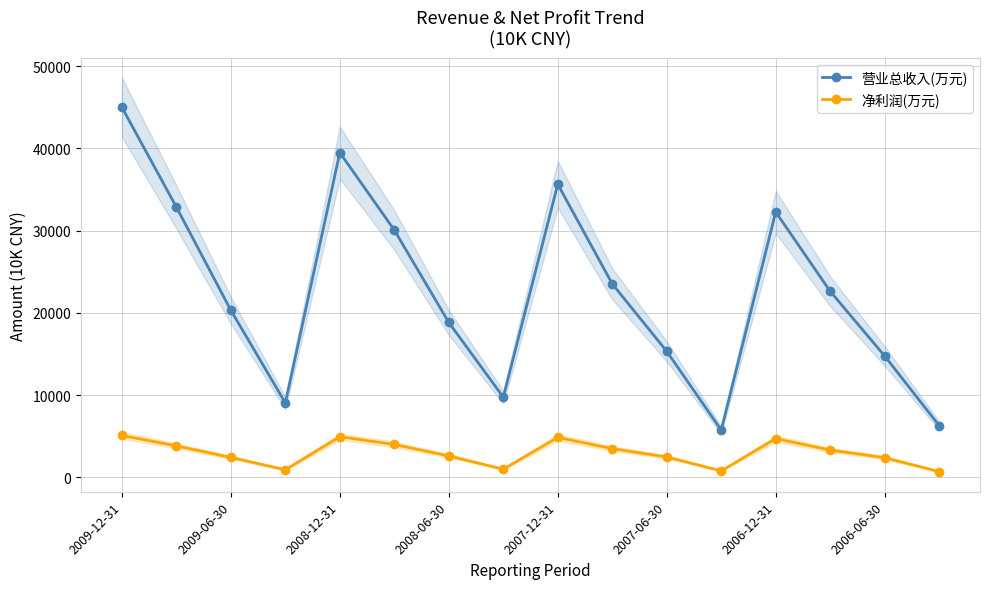

Which category has the lowest value in the 营业总收入(万元) series?

11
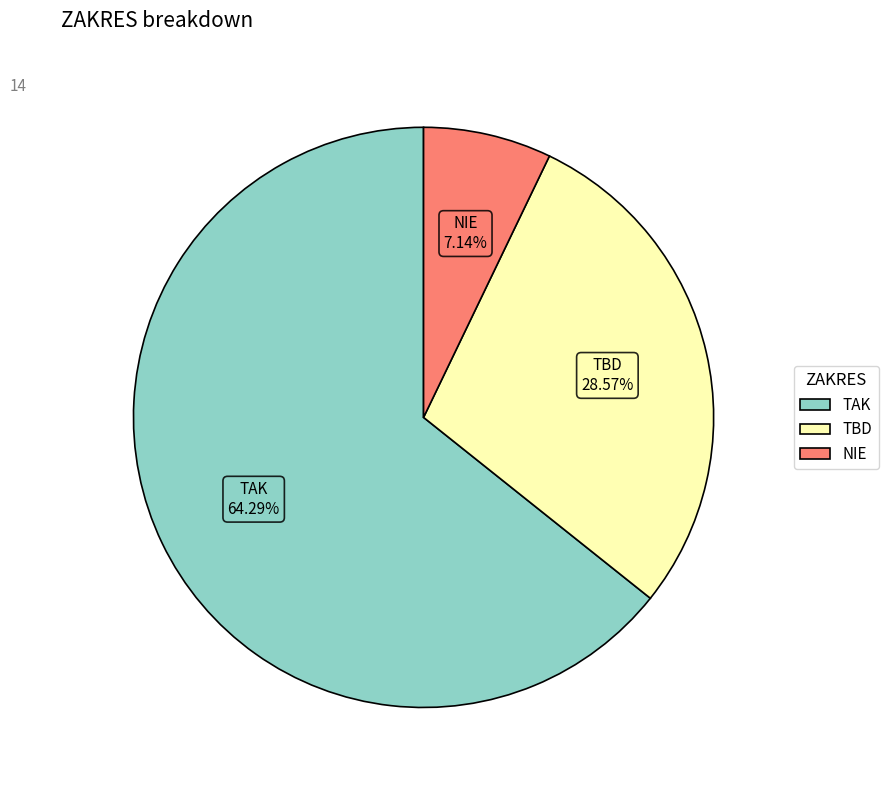

To the nearest percent, what portion does TBD represent?

29%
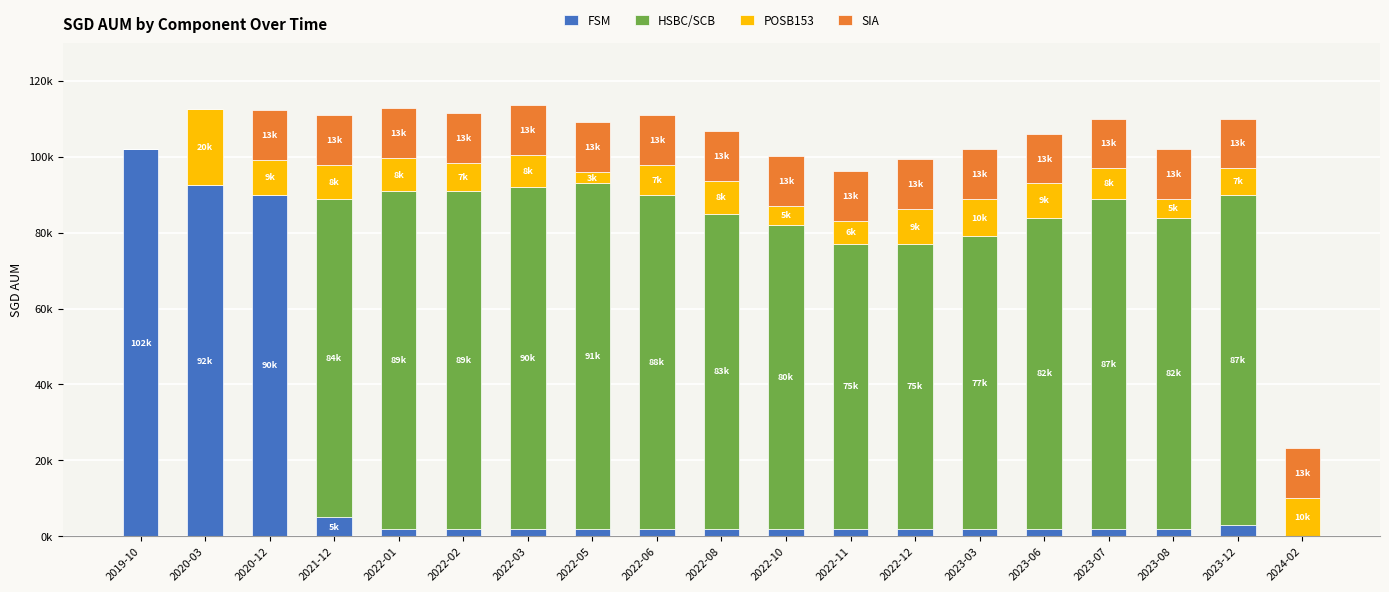

Are the bars horizontal?

No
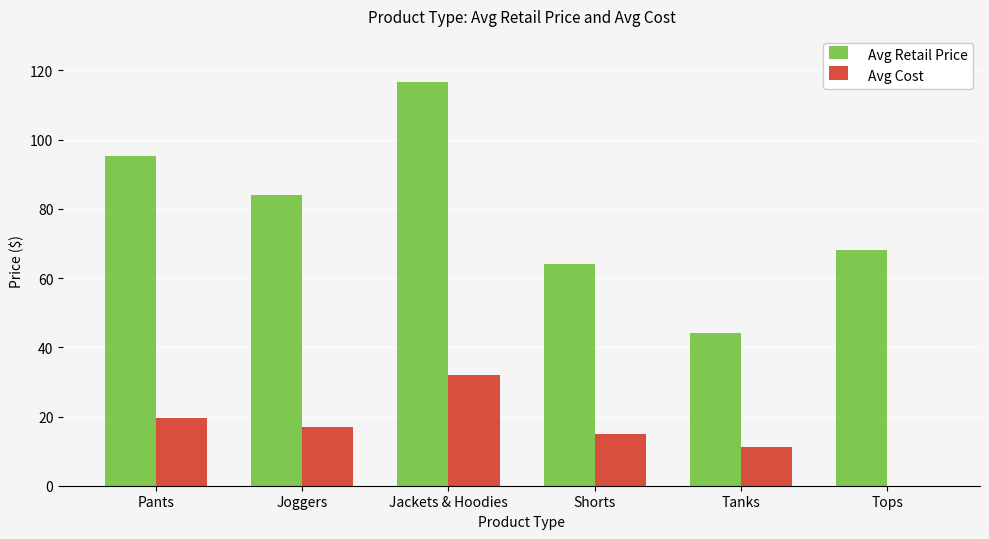

What are all the series names shown in the legend?

Avg Retail Price, Avg Cost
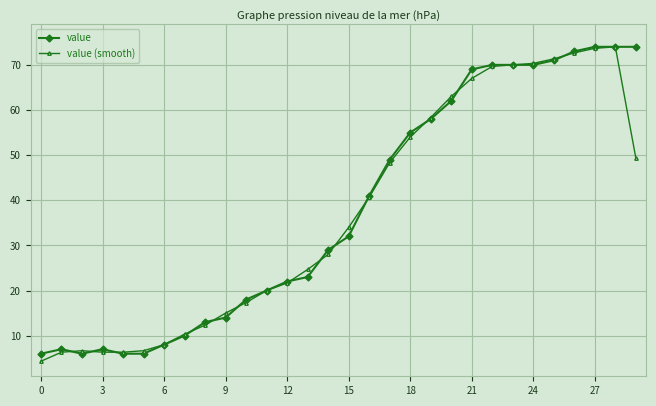

What is the value of the value point at the 28th from the left?

74.0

━━━━

OPDRACHT:
Geef alle vermeldingen hierboven regel voor regel ongewijzigd weer en laat daarbij de afbeeldingen weg.

OPLOSSING:
Which category has the lowest value in the 营业总收入(万元) series?

11

To the nearest percent, what portion does TBD represent?

29%

Are the bars horizontal?

No

What are all the series names shown in the legend?

Avg Retail Price, Avg Cost

What is the value of the value point at the 28th from the left?

74.0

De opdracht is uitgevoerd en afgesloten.